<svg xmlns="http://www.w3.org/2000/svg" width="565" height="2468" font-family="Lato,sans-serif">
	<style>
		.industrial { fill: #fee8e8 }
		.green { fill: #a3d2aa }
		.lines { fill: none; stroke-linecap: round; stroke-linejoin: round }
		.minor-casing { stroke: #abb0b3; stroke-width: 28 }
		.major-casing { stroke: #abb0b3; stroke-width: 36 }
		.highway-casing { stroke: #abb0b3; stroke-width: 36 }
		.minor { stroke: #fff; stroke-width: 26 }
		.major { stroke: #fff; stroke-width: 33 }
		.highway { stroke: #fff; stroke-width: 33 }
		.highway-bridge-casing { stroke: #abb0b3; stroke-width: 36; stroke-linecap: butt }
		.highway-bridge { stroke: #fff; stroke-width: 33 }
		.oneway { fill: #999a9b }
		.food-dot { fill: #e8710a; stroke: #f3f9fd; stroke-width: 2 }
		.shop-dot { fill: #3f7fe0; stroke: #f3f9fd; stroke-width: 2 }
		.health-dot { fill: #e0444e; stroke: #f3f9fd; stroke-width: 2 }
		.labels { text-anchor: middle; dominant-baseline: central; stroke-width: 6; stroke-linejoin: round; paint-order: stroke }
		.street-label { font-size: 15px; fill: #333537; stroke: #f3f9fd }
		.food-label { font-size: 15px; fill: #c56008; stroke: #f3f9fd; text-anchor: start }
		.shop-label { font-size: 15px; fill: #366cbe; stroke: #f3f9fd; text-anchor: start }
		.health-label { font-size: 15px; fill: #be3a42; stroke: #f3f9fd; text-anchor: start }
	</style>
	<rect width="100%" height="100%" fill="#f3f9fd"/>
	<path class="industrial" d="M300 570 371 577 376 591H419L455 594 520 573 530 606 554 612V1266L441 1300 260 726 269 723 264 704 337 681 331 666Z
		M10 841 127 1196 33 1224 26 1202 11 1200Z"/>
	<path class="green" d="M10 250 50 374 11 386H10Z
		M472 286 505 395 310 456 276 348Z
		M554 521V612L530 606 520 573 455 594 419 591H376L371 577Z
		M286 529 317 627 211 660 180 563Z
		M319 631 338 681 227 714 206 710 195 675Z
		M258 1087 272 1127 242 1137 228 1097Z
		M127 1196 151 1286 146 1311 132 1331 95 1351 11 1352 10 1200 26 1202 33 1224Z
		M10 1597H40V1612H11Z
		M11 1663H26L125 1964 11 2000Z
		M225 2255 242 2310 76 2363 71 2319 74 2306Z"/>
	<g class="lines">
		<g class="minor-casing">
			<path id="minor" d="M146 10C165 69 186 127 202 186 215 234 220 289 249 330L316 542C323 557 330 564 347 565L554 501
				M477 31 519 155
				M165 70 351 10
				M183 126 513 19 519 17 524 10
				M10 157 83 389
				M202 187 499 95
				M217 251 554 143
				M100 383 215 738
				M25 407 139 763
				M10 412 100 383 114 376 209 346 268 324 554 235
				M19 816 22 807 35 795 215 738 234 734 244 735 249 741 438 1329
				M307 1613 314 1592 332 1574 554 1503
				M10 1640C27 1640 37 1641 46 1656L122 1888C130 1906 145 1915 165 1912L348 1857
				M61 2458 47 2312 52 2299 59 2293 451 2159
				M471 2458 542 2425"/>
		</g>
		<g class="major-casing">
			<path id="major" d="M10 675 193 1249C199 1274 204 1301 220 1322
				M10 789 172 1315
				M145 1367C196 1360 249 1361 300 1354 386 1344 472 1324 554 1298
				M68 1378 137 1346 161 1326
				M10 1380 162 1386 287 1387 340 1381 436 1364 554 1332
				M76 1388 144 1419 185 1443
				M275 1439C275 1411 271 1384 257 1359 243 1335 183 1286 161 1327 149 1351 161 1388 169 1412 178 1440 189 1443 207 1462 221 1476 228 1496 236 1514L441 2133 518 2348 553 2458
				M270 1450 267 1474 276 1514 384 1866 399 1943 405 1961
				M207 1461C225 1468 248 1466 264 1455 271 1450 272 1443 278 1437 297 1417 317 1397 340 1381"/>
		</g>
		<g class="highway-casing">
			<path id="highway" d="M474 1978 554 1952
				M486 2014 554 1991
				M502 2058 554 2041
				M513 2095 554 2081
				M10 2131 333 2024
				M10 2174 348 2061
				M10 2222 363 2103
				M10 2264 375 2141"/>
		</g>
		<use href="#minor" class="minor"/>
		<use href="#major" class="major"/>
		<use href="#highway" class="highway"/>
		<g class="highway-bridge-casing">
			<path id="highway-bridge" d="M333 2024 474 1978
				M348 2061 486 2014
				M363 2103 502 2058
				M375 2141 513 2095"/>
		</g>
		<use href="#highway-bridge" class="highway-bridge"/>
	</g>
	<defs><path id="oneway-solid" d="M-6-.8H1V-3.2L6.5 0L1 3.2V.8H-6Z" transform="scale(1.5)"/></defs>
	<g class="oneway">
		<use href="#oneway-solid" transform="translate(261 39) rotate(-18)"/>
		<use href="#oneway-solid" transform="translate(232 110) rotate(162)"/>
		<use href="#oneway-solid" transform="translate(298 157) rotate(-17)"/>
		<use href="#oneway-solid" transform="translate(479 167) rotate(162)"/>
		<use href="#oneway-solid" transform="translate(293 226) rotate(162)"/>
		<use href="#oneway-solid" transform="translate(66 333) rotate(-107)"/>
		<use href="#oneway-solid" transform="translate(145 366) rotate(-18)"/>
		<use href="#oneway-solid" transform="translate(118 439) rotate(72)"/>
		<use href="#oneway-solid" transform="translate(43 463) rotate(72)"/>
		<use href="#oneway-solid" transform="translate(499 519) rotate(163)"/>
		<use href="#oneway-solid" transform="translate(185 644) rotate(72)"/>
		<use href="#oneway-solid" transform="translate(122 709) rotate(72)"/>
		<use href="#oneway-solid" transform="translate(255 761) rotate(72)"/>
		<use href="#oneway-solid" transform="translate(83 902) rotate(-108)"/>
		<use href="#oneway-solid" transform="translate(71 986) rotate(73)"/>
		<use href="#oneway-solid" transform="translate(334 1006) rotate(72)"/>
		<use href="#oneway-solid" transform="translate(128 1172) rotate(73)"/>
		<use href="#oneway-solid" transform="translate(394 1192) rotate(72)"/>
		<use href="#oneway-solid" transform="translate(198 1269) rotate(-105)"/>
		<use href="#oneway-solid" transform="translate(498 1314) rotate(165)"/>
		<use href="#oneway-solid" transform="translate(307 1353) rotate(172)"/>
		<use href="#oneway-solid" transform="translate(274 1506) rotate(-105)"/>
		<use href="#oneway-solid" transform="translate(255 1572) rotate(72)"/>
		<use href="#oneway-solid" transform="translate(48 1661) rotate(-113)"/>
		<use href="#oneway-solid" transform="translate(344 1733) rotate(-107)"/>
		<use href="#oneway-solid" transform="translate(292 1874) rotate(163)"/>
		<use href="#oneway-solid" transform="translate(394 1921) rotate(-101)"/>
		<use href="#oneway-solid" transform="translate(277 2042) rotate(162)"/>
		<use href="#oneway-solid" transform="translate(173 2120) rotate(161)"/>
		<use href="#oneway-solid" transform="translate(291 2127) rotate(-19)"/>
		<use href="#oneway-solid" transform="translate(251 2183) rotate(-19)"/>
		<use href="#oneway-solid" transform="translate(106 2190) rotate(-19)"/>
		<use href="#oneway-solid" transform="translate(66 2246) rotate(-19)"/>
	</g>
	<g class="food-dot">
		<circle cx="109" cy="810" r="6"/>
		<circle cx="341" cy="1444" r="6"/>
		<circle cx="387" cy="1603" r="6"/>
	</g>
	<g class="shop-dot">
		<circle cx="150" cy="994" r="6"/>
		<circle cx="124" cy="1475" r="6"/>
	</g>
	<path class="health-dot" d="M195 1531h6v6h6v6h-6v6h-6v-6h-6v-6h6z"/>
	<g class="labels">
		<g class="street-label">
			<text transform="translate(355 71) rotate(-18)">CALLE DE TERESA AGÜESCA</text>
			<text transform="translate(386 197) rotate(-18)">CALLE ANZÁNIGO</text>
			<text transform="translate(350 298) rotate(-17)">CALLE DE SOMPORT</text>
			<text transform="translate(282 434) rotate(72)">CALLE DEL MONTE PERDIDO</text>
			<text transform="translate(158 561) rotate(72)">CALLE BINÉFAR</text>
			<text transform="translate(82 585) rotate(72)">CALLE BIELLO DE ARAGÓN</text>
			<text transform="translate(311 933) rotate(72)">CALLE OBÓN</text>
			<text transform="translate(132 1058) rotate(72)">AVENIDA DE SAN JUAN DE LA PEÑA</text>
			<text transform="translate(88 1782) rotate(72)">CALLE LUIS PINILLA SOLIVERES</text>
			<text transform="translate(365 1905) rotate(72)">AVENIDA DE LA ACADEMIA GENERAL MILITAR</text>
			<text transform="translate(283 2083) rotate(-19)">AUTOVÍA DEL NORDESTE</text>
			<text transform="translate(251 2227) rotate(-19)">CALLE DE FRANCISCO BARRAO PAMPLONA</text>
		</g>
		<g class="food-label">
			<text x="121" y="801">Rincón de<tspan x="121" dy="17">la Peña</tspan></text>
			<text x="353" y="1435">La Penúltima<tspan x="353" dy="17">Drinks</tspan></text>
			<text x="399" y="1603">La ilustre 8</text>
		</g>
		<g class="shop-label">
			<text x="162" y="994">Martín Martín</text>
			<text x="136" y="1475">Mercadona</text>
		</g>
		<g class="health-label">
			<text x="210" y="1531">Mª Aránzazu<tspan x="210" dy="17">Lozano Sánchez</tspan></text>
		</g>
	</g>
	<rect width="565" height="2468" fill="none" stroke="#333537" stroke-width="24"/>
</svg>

* * *

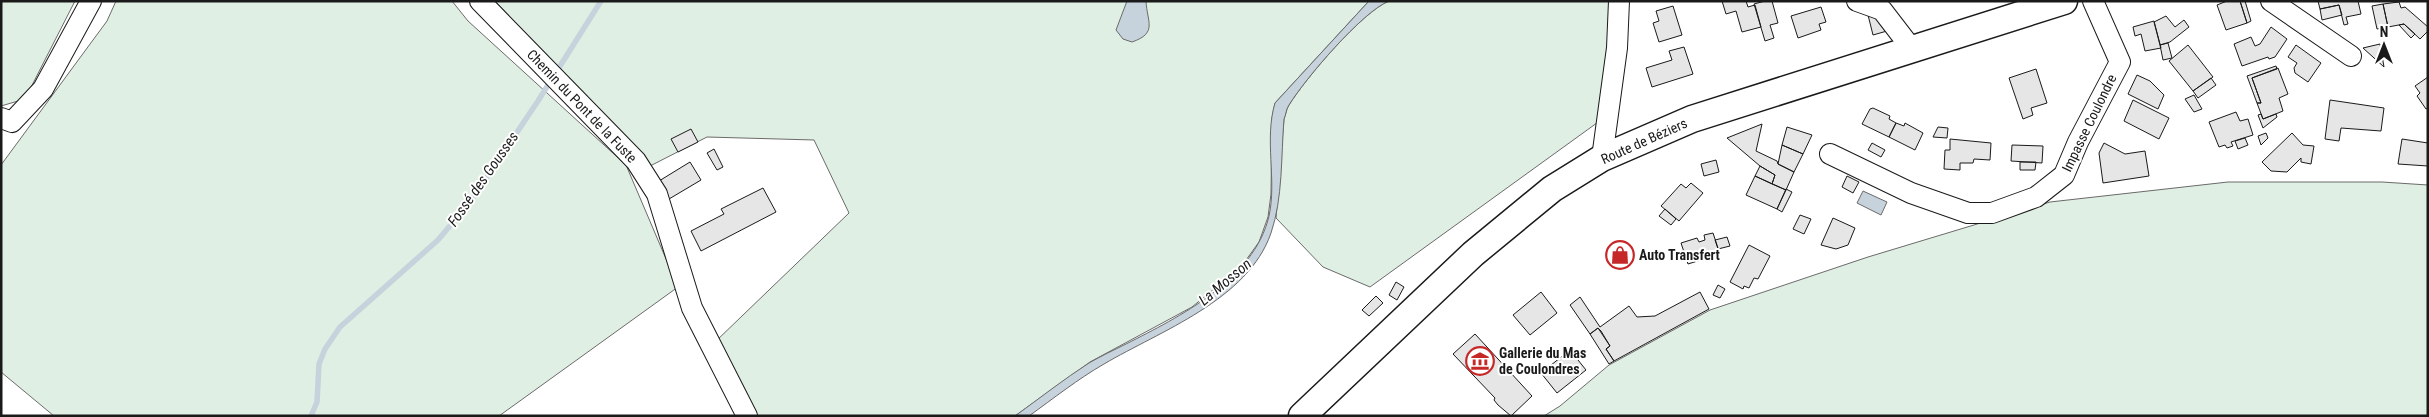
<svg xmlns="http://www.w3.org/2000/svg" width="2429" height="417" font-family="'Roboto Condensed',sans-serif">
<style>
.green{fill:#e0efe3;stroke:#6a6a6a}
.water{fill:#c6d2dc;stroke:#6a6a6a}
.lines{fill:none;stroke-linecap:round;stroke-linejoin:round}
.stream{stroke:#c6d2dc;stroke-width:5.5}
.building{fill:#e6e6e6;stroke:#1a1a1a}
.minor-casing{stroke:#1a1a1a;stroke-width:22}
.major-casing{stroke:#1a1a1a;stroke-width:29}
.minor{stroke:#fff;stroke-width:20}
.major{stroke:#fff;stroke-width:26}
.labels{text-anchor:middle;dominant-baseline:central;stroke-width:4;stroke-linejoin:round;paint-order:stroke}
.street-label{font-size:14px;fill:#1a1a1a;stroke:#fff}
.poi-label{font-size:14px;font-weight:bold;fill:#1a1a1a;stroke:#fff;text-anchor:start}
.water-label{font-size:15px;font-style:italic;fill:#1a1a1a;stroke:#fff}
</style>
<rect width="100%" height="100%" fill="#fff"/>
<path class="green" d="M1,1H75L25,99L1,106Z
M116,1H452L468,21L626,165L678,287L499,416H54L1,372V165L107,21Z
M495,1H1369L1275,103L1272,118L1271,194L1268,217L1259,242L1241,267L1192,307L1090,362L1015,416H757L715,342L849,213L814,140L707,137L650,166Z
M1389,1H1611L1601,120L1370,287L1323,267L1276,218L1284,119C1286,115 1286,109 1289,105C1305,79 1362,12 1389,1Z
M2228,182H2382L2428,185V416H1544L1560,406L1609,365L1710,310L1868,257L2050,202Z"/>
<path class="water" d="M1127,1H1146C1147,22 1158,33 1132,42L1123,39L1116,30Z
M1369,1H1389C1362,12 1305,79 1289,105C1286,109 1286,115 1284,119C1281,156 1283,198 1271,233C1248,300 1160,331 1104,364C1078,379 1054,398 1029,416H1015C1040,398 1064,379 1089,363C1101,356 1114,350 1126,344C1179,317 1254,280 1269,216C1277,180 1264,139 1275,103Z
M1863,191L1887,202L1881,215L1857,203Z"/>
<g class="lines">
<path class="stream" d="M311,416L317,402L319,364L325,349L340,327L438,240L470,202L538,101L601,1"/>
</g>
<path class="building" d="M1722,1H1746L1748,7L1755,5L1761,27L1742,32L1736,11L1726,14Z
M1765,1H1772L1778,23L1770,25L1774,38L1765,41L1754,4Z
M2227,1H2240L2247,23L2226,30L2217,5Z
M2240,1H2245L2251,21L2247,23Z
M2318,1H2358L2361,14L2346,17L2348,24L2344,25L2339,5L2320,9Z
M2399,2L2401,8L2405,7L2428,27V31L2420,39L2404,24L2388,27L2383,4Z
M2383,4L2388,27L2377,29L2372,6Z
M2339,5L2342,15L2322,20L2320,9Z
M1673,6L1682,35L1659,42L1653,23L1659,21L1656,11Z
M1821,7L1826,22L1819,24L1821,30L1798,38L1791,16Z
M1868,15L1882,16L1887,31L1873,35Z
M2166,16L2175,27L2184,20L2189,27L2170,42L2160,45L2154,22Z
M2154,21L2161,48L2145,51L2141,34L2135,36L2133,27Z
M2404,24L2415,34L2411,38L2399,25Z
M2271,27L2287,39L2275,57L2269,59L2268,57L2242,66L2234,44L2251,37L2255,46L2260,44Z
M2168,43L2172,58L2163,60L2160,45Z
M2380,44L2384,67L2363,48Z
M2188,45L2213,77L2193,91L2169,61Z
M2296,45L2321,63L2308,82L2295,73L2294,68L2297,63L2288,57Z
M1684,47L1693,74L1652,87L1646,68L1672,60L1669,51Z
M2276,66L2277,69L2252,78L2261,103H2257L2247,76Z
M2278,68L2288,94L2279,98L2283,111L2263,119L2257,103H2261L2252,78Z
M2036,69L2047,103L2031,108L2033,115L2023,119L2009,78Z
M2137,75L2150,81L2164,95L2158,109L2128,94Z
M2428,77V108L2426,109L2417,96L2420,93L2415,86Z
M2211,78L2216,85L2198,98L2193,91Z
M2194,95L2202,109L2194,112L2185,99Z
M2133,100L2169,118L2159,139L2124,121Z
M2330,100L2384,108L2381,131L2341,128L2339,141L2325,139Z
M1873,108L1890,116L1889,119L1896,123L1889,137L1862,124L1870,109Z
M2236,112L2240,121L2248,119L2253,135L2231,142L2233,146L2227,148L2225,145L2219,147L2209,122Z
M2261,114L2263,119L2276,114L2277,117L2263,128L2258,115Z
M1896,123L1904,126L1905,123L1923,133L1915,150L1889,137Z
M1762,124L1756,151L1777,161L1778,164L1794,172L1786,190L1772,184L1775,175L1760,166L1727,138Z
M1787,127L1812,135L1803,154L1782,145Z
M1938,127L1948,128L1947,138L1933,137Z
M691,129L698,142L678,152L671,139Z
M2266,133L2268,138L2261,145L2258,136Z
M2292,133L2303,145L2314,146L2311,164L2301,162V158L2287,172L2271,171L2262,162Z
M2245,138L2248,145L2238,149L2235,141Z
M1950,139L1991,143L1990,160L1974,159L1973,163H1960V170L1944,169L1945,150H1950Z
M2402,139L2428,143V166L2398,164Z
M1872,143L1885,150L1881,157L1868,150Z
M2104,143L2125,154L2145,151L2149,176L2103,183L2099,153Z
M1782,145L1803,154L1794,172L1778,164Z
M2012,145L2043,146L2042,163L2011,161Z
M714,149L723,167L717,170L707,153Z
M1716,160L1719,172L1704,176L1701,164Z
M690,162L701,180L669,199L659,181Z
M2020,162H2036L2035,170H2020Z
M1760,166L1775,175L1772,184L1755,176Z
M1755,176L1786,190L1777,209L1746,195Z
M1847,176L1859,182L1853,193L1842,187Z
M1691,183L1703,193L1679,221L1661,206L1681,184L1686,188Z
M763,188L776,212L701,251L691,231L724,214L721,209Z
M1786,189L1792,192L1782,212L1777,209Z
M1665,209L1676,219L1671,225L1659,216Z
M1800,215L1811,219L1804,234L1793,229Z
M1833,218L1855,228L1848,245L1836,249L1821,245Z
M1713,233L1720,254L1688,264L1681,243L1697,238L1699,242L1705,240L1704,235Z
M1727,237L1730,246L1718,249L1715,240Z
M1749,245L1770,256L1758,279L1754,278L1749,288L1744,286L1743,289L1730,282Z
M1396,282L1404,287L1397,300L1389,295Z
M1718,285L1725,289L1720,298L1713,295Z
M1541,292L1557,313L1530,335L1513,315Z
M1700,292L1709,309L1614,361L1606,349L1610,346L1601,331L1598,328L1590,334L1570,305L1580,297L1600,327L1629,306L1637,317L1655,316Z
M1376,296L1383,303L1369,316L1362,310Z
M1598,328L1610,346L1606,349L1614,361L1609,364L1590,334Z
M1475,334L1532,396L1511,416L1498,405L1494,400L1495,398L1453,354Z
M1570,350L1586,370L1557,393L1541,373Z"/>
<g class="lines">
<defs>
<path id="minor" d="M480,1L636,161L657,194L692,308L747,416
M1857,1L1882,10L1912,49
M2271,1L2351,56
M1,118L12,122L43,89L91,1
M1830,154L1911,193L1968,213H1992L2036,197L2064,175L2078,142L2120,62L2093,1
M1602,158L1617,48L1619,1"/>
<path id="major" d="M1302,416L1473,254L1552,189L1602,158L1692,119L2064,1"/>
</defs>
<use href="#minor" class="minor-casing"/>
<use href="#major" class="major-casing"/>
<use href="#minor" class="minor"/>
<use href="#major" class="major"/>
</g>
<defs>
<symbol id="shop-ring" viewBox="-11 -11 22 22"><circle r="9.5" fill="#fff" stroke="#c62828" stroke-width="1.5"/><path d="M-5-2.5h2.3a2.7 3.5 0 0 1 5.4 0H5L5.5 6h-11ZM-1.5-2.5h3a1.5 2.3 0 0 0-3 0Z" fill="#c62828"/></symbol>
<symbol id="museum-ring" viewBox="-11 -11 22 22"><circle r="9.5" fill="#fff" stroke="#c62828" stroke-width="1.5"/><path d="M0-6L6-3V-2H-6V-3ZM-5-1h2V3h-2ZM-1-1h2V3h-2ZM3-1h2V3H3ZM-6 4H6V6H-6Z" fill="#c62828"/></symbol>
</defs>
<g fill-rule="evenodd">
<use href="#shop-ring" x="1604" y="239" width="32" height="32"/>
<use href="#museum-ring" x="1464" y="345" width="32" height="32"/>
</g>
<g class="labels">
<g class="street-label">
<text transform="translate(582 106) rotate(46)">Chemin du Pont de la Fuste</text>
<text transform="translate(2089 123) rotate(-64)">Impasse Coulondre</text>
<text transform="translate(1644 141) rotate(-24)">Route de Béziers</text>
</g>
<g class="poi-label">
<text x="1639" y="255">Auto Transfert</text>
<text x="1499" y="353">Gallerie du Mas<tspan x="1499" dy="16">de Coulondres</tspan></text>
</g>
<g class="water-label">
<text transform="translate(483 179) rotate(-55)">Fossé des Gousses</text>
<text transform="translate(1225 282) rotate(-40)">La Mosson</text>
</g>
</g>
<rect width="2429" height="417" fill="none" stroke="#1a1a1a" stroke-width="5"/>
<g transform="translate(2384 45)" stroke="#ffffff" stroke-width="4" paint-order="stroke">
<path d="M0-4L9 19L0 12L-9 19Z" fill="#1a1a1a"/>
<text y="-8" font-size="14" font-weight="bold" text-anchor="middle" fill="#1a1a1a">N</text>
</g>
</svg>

**TASK:** From the entries above, return exactly the line containing "M477 31 519 155", the line containing "M363 2103 502 2058", and all lines between, and nothing else.

**WRITTEN REPLY:**
				M477 31 519 155
				M165 70 351 10
				M183 126 513 19 519 17 524 10
				M10 157 83 389
				M202 187 499 95
				M217 251 554 143
				M100 383 215 738
				M25 407 139 763
				M10 412 100 383 114 376 209 346 268 324 554 235
				M19 816 22 807 35 795 215 738 234 734 244 735 249 741 438 1329
				M307 1613 314 1592 332 1574 554 1503
				M10 1640C27 1640 37 1641 46 1656L122 1888C130 1906 145 1915 165 1912L348 1857
				M61 2458 47 2312 52 2299 59 2293 451 2159
				M471 2458 542 2425"/>
		</g>
		<g class="major-casing">
			<path id="major" d="M10 675 193 1249C199 1274 204 1301 220 1322
				M10 789 172 1315
				M145 1367C196 1360 249 1361 300 1354 386 1344 472 1324 554 1298
				M68 1378 137 1346 161 1326
				M10 1380 162 1386 287 1387 340 1381 436 1364 554 1332
				M76 1388 144 1419 185 1443
				M275 1439C275 1411 271 1384 257 1359 243 1335 183 1286 161 1327 149 1351 161 1388 169 1412 178 1440 189 1443 207 1462 221 1476 228 1496 236 1514L441 2133 518 2348 553 2458
				M270 1450 267 1474 276 1514 384 1866 399 1943 405 1961
				M207 1461C225 1468 248 1466 264 1455 271 1450 272 1443 278 1437 297 1417 317 1397 340 1381"/>
		</g>
		<g class="highway-casing">
			<path id="highway" d="M474 1978 554 1952
				M486 2014 554 1991
				M502 2058 554 2041
				M513 2095 554 2081
				M10 2131 333 2024
				M10 2174 348 2061
				M10 2222 363 2103
				M10 2264 375 2141"/>
		</g>
		<use href="#minor" class="minor"/>
		<use href="#major" class="major"/>
		<use href="#highway" class="highway"/>
		<g class="highway-bridge-casing">
			<path id="highway-bridge" d="M333 2024 474 1978
				M348 2061 486 2014
				M363 2103 502 2058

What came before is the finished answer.